The name is optional — without -n, Bee uses a timestamp ID. Add --no-mic if you want to capture only the system audio.

2. Join the meeting normally

Bee runs in the background and captures whatever your audio output and microphone produce. It auto-detects new audio sinks during the call (e.g. you plug in AirPods mid-meeting), so you don't need to restart anything.

3. Stop and process

bee stop

This stops the capture and runs:

  1. Whisper transcription (mic + system audio)
  2. SpeechBrain diarization on both audio streams (mic + system)
  3. Merging — mic speakers become Mic_XX, remote participants become Speaker_XX

How long it takes depends on the meeting length and your hardware. With a CPU and the medium model, expect roughly 0.5–1× real time (a 30-minute meeting takes 15–30 minutes to process). With a GPU, much faster.

If you want to stop now and process later:

bee stop --no-process
bee process weekly-2026-05-08    # transcribe + diarize on demand

4. Label the participants

After processing, Bee prints a table of representative quotes per speaker. To re-print it any time:

bee speakers weekly-2026-05-08

Then assign real names:

bee label weekly-2026-05-08 Mic_00="Alice" Speaker_00="Bob (Acme Corp)" Speaker_01="Carol (Acme Corp)"

The label rewrites both the JSON and Markdown transcripts in place.

5. Read or share the transcript

bee show weekly-2026-05-08       # prints metadata + transcript
bee show weekly-2026-05-08 -t    # transcript only
bee list                          # all recordings

Output files

Each recording lives in its own folder under ~/Documents/bee/<YYYY-MM-DD>/<YYYY-MM-DD HH:MM [name]>/:

File Contents
mic.wav, system.wav Raw audio captured during the meeting
metadata.json Recording metadata (id, started_at, display_name, sources, etc.)
transcript.md Human-readable transcript with timestamps and speaker labels
transcript.json Structured transcript with metadata header (duration, language, speakers, segments) for automation and LLM consumption
transcript_summary.md (Optional) summary produced by bee summarize

Everything for a single meeting stays in one folder, so you can re-process or share it as a unit.

Optional: AI summary

Bee does not generate summaries by default — the transcript is the deliverable. If you want a quick summary, the summarize command shells out to the Claude Code CLI (must be installed and authenticated separately):

bee summarize "~/Documents/bee/2026-05-08/2026-05-08 14:30 weekly/transcript.md"

This produces transcript_summary.md next to the transcript.

For richer analyses (action items, sentiment, decisions), feed the JSON transcript into your LLM of choice. The structured format is designed for that.

+++++

### Complete the following
a – Can you set down the part of the Bee guide starting at "The name is" and ending at "to restart anything."?
b – What comes next in the Bee guide after its final sentence? Write that next part.

Stored data entries
+++++

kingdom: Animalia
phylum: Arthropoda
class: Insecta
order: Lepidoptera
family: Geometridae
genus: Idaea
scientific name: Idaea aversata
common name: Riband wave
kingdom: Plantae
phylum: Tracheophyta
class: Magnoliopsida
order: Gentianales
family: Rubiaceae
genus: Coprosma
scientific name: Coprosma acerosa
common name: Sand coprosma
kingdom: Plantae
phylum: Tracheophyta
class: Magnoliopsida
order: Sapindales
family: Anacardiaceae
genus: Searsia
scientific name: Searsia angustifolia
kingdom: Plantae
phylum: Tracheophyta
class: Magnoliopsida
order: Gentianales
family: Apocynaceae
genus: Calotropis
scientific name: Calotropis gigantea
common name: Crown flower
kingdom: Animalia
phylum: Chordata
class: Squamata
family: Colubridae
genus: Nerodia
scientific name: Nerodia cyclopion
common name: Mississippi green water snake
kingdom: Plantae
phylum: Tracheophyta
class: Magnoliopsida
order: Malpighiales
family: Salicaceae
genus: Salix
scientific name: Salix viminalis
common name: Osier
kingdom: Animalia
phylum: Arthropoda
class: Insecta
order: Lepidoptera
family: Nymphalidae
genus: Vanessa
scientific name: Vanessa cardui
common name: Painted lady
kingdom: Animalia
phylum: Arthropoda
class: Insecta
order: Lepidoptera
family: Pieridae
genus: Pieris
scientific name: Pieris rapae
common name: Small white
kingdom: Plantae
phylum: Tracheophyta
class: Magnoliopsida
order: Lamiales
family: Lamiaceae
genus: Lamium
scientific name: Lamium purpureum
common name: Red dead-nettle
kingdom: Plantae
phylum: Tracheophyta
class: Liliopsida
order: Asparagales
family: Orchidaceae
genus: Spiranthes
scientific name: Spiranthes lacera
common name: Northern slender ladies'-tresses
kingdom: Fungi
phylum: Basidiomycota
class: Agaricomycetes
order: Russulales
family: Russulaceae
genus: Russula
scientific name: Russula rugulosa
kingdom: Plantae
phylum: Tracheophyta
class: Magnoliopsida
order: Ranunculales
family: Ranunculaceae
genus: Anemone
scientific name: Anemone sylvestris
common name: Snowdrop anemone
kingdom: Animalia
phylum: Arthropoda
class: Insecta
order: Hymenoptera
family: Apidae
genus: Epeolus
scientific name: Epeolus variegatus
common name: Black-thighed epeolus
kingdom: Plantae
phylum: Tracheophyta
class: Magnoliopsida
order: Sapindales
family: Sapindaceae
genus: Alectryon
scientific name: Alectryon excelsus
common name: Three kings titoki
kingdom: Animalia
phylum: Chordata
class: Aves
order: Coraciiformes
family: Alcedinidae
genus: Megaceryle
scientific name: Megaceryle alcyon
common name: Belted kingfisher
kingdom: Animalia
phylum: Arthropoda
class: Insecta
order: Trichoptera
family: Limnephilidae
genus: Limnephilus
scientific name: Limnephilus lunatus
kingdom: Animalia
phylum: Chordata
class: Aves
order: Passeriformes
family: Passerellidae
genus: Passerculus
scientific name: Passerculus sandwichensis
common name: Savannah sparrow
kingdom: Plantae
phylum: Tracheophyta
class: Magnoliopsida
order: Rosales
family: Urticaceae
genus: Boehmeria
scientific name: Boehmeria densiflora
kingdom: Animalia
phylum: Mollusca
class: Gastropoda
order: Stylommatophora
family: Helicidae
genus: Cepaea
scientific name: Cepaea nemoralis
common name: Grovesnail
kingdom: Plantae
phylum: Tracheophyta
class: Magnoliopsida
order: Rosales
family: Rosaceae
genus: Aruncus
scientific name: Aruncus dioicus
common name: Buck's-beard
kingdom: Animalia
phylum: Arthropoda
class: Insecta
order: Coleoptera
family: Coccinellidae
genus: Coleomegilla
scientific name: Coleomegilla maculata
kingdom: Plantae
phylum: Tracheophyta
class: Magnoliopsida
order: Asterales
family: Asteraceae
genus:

+++++

### Exercise results
a –
The name is optional — without -n, Bee uses a timestamp ID. Add --no-mic if you want to capture only the system audio.

2. Join the meeting normally

Bee runs in the background and captures whatever your audio output and microphone produce. It auto-detects new audio sinks during the call (e.g. you plug in AirPods mid-meeting), so you don't need to restart anything.

b –
Command reference

Command What it does
bee start -n <name> Start recording
bee start --no-mic Capture system audio only
bee stop Stop and process (transcribe + diarize + ask to label)
bee stop --no-process Just stop the recording
bee stop --no-diarize Skip diarization (faster, no speaker labels)
bee stop --no-identify Don't prompt for participant names interactively
bee process <id> (Re)process a stopped recording
bee speakers <id> Show preview quotes per detected speaker
bee label <id> SPEAKER_00=Name ... Rename speakers in a transcript
bee show <id> Print transcript and metadata
bee list List all recordings
bee summarize <file> Generate a Claude summary (requires Claude CLI)
bee watch Watch the transcripts folder and auto-summarize new files
bee setup First-time setup: hardware detection + model download
bee doctor Health check (ffmpeg, audio server, models, config)
bee models list Show available and installed models
bee models download <name> Download a specific Whisper or diarization model
bee models usage Show disk usage of downloaded models

Configuration

Bee stores its config at ~/.config/bee/config.toml. Defaults are written by bee setup:

[whisper]
model = "medium"        # tiny, base, small, medium, large-v3
device = "auto"         # auto, cpu, cuda
language = "auto"       # auto-detect, or "pt", "en", "es", ...

[audio]
sample_rate = 16000
channels = 1

You can change the model later (bee models download large-v3 and edit the config), or change the language to skip detection. Run bee doctor after editing.

Privacy

Everything runs locally. Audio files, transcripts, and models all live on your disk. The only network traffic is the initial model download from HuggingFace (anonymous, no token required) when you run bee setup.